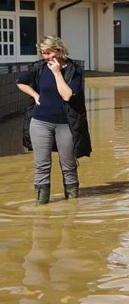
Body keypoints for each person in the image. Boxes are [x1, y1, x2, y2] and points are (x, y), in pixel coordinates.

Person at [16, 36, 92, 204]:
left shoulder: (74, 70)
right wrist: (35, 95)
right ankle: (41, 207)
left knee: (69, 165)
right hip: (40, 123)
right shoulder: (39, 68)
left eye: (49, 53)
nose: (46, 57)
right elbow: (20, 82)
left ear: (59, 51)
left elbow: (66, 95)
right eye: (43, 53)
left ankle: (72, 208)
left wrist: (57, 73)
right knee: (41, 166)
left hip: (66, 124)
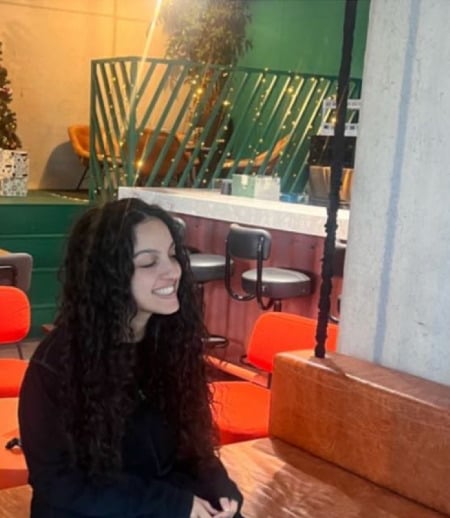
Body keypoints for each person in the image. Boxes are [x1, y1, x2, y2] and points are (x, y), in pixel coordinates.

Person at [19, 198, 243, 518]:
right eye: (148, 262)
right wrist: (173, 505)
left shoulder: (171, 342)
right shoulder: (56, 364)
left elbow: (191, 449)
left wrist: (219, 489)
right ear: (109, 275)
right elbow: (57, 482)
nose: (173, 271)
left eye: (172, 255)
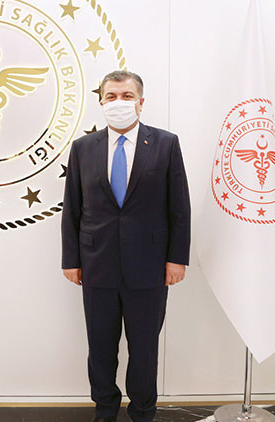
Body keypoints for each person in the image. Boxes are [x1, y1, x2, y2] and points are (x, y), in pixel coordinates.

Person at [61, 70, 191, 422]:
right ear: (101, 101)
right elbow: (72, 208)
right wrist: (71, 259)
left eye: (127, 96)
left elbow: (179, 208)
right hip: (96, 265)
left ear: (141, 102)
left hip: (149, 267)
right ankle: (105, 409)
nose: (119, 102)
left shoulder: (165, 144)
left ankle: (143, 411)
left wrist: (177, 259)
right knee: (100, 348)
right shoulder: (83, 148)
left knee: (144, 350)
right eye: (111, 96)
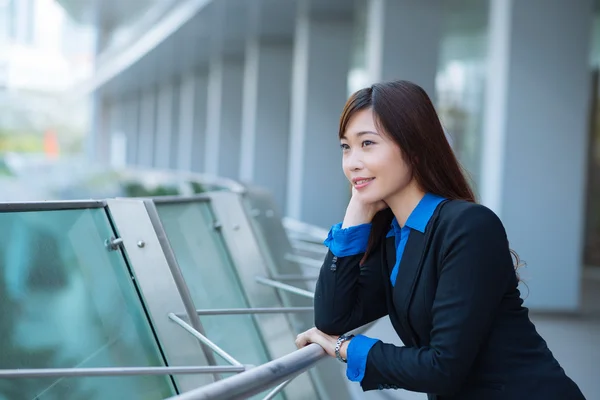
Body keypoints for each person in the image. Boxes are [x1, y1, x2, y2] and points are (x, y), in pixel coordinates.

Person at [294, 80, 585, 400]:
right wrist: (355, 217)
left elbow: (442, 366)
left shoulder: (468, 227)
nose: (352, 162)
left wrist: (343, 348)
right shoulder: (394, 235)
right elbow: (334, 317)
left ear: (415, 149)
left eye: (367, 144)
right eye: (346, 147)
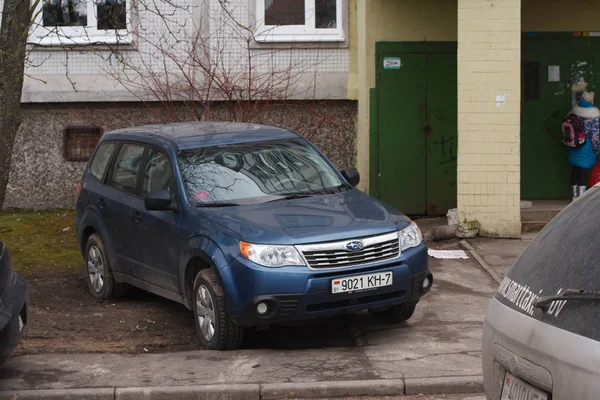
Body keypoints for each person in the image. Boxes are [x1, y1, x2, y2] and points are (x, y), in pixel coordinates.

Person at [568, 91, 600, 201]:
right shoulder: (593, 116)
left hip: (573, 145)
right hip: (586, 146)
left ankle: (574, 195)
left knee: (574, 170)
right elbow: (595, 136)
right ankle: (580, 198)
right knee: (583, 171)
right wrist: (597, 149)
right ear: (591, 100)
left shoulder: (573, 112)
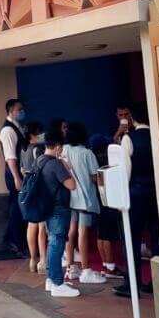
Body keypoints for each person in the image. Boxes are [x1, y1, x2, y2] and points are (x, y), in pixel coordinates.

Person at [115, 105, 159, 298]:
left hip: (135, 193)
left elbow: (124, 171)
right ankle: (158, 282)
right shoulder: (157, 137)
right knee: (157, 237)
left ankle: (132, 283)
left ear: (133, 119)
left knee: (131, 239)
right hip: (155, 193)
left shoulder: (128, 138)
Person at [37, 127, 79, 297]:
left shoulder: (40, 160)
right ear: (58, 146)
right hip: (58, 208)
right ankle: (57, 282)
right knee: (57, 243)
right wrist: (66, 166)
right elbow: (72, 185)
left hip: (47, 207)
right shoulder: (55, 163)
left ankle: (51, 279)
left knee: (52, 242)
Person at [62, 123, 105, 284]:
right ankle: (86, 270)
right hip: (85, 198)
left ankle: (71, 267)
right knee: (83, 232)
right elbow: (94, 176)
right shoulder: (87, 153)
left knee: (71, 231)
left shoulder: (64, 150)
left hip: (70, 197)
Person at [88, 133, 122, 278]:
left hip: (95, 200)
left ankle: (105, 265)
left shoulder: (91, 158)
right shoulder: (105, 161)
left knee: (100, 234)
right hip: (106, 200)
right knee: (107, 234)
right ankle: (110, 266)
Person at [0, 99, 27, 254]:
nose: (22, 112)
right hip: (14, 174)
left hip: (19, 173)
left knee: (18, 206)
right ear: (11, 111)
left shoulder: (18, 128)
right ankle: (14, 241)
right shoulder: (8, 131)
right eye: (19, 109)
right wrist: (17, 177)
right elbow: (10, 157)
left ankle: (13, 239)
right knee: (16, 208)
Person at [20, 122, 46, 272]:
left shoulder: (23, 150)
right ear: (33, 134)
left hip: (27, 187)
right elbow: (42, 169)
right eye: (39, 132)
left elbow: (23, 169)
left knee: (31, 223)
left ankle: (32, 259)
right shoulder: (37, 149)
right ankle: (42, 261)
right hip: (38, 188)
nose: (42, 135)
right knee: (42, 225)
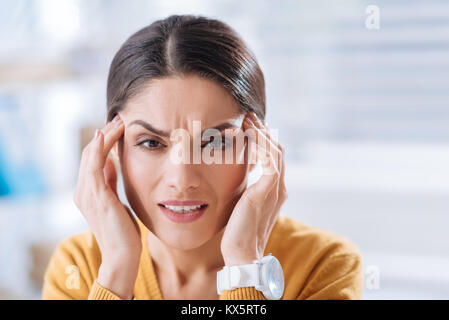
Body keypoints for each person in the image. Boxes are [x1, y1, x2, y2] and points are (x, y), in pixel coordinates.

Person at [42, 15, 363, 300]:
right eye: (152, 143)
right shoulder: (80, 268)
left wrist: (244, 267)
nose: (182, 180)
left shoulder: (322, 265)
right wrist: (115, 274)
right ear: (113, 149)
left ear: (257, 147)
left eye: (214, 142)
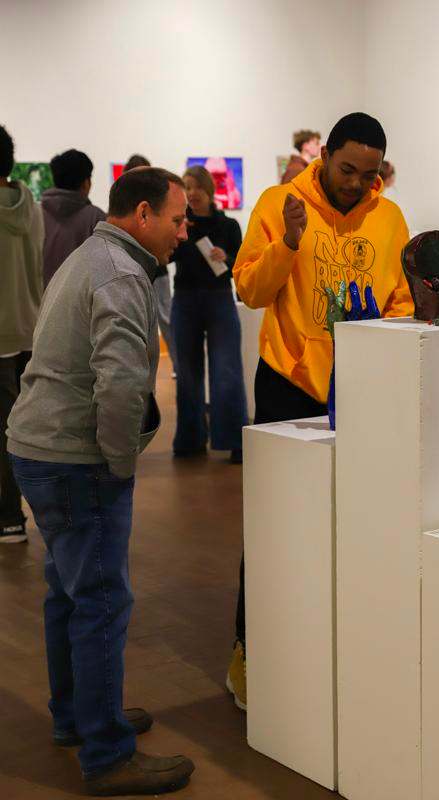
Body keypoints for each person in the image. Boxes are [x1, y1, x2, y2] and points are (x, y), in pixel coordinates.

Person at [7, 168, 195, 796]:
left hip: (39, 446)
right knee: (101, 602)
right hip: (74, 459)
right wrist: (119, 465)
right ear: (142, 214)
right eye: (176, 218)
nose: (183, 229)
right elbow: (118, 382)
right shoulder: (120, 272)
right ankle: (108, 755)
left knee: (69, 594)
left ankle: (82, 720)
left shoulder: (95, 253)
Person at [227, 112, 414, 710]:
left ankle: (328, 646)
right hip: (287, 384)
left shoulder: (389, 219)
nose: (356, 183)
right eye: (346, 169)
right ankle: (249, 652)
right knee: (273, 523)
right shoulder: (281, 202)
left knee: (350, 520)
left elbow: (403, 302)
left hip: (361, 389)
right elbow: (249, 290)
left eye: (368, 173)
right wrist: (287, 242)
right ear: (324, 157)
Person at [171, 165, 247, 463]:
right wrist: (179, 232)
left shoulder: (228, 226)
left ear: (209, 190)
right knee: (187, 373)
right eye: (187, 188)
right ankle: (190, 439)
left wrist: (226, 257)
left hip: (219, 299)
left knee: (226, 369)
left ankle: (234, 440)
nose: (192, 193)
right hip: (186, 299)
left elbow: (242, 262)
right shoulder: (182, 226)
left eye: (197, 187)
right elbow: (167, 255)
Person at [0, 124, 44, 544]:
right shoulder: (30, 206)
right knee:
--------------------------------
### Task goal
Drop the images and quote the entries word for word.

### Task response
Body keypoints for each person in the image. Boxes are [x1, y1, x2, y2] and points are (x, y), in pixel coordinates.

Person at [16, 36, 92, 204]:
left shoulder: (74, 70)
right wrist: (35, 95)
right ankle: (41, 207)
left knee: (69, 165)
right hip: (40, 123)
right shoulder: (39, 68)
left eye: (49, 53)
nose: (46, 57)
right elbow: (20, 82)
left ear: (59, 51)
left elbow: (66, 95)
right eye: (43, 53)
left ankle: (72, 208)
left wrist: (57, 73)
right knee: (41, 166)
left hip: (66, 124)
Body keypoints for each person in the image. Boxes are [x1, y1, x2, y2] and points are (x, y), in pixel coordinates.

Person at [19, 198, 243, 518]:
right eye: (148, 262)
right wrist: (173, 505)
left shoulder: (171, 342)
right shoulder: (56, 364)
left elbow: (191, 449)
left wrist: (219, 489)
right ear: (109, 275)
right elbow: (57, 482)
nose: (173, 271)
left eye: (172, 255)
Body keypoints for each person in the image. Boxes are [x1, y1, x2, y2] and points are (x, y), in pixel coordinates.

Person at [61, 70, 191, 422]:
right ear: (101, 101)
right elbow: (72, 208)
right wrist: (71, 259)
left eye: (127, 96)
left elbow: (179, 208)
right hip: (96, 265)
left ear: (141, 102)
left hip: (149, 267)
right ankle: (105, 409)
nose: (119, 102)
left shoulder: (165, 144)
left ankle: (143, 411)
left wrist: (177, 259)
right knee: (100, 348)
right shoulder: (83, 148)
left knee: (144, 350)
right eye: (111, 96)
Body keypoints for each person in the image. Boxes are [x1, y1, x2, y2] and points are (x, y), in pixel coordinates.

Person at [294, 80, 585, 400]:
right wrist: (355, 217)
left elbow: (442, 366)
left shoulder: (468, 227)
nose: (352, 162)
left wrist: (343, 348)
right shoulder: (394, 235)
right elbow: (334, 317)
left ear: (415, 149)
left eye: (367, 144)
right eye: (346, 147)
Body keypoints for each person in the image. Boxes are [x1, y1, x2, y2] and points are (x, y), in pixel coordinates.

Person at [568, 91, 600, 201]:
right shoulder: (593, 116)
left hip: (573, 145)
right hip: (586, 146)
left ankle: (574, 195)
left knee: (574, 170)
right elbow: (595, 136)
right ankle: (580, 198)
right knee: (583, 171)
right wrist: (597, 149)
right ear: (591, 100)
left shoulder: (573, 112)
Body keypoints for each person in the image. Boxes are [x1, y1, x2, y2] and points are (x, y), in pixel coordinates.

Person at [115, 105, 159, 298]:
left hip: (135, 193)
left elbow: (124, 171)
right ankle: (158, 282)
right shoulder: (157, 137)
right knee: (157, 237)
left ankle: (132, 283)
left ear: (133, 119)
left knee: (131, 239)
right hip: (155, 193)
left shoulder: (128, 138)
Person at [37, 127, 79, 297]:
left shoulder: (40, 160)
right ear: (58, 146)
right hip: (58, 208)
right ankle: (57, 282)
right knee: (57, 243)
right wrist: (66, 166)
right elbow: (72, 185)
left hip: (47, 207)
right shoulder: (55, 163)
left ankle: (51, 279)
left knee: (52, 242)
Person at [62, 123, 105, 284]:
right ankle: (86, 270)
right hip: (85, 198)
left ankle: (71, 267)
right knee: (83, 232)
right elbow: (94, 176)
right shoulder: (87, 153)
left knee: (71, 231)
left shoulder: (64, 150)
left hip: (70, 197)
Person at [88, 133, 122, 278]:
left hip: (95, 200)
left ankle: (105, 265)
left shoulder: (91, 158)
right shoulder: (105, 161)
left knee: (100, 234)
right hip: (106, 200)
right knee: (107, 234)
right ankle: (110, 266)
Person at [0, 99, 27, 254]:
nose: (22, 112)
right hip: (14, 174)
left hip: (19, 173)
left knee: (18, 206)
right ear: (11, 111)
left shoulder: (18, 128)
right ankle: (14, 241)
right shoulder: (8, 131)
right eye: (19, 109)
right wrist: (17, 177)
right elbow: (10, 157)
left ankle: (13, 239)
right knee: (16, 208)
Person at [20, 122, 46, 272]:
left shoulder: (23, 150)
right ear: (33, 134)
left hip: (27, 187)
right elbow: (42, 169)
right eye: (39, 132)
left elbow: (23, 169)
left knee: (31, 223)
left ankle: (32, 259)
right shoulder: (37, 149)
right ankle: (42, 261)
right hip: (38, 188)
nose: (42, 135)
right knee: (42, 225)
Body keypoints for each person in the image. Boxes are [x1, y1, x2, y2] and points are (x, y), in pixel coordinates.

Person at [42, 15, 363, 300]:
right eye: (152, 143)
right shoulder: (80, 268)
left wrist: (244, 267)
nose: (182, 180)
left shoulder: (322, 265)
right wrist: (115, 274)
right ear: (113, 149)
left ear: (257, 147)
left eye: (214, 142)
Body keypoints for each person in the image. Boxes are [x1, y1, x2, y2] and points are (x, y), in pixel coordinates.

Person at [7, 168, 195, 796]:
left hip: (39, 446)
right knee: (101, 602)
right hip: (74, 459)
right wrist: (119, 465)
right ear: (142, 214)
right eye: (176, 218)
nose: (183, 229)
right elbow: (118, 382)
right shoulder: (120, 272)
right ankle: (108, 755)
left knee: (69, 594)
left ankle: (82, 720)
left shoulder: (95, 253)
Person at [227, 112, 414, 710]:
left ankle: (328, 646)
right hip: (287, 384)
left shoulder: (389, 219)
nose: (356, 183)
right eye: (346, 169)
right ankle: (249, 652)
right knee: (273, 523)
right shoulder: (281, 202)
left knee: (350, 520)
left elbow: (403, 302)
left hip: (361, 389)
right elbow: (249, 290)
left eye: (368, 173)
right wrist: (287, 242)
right ear: (324, 157)
Person at [171, 165, 247, 463]:
right wrist: (179, 232)
left shoulder: (228, 226)
left ear: (209, 190)
right knee: (187, 373)
right eye: (187, 188)
right ankle: (190, 439)
left wrist: (226, 257)
left hip: (219, 299)
left knee: (226, 369)
left ankle: (234, 440)
nose: (192, 193)
right hip: (186, 299)
left elbow: (242, 262)
right shoulder: (182, 226)
left eye: (197, 187)
right elbow: (167, 255)
Person at [0, 124, 44, 544]:
right shoulder: (30, 206)
right knee:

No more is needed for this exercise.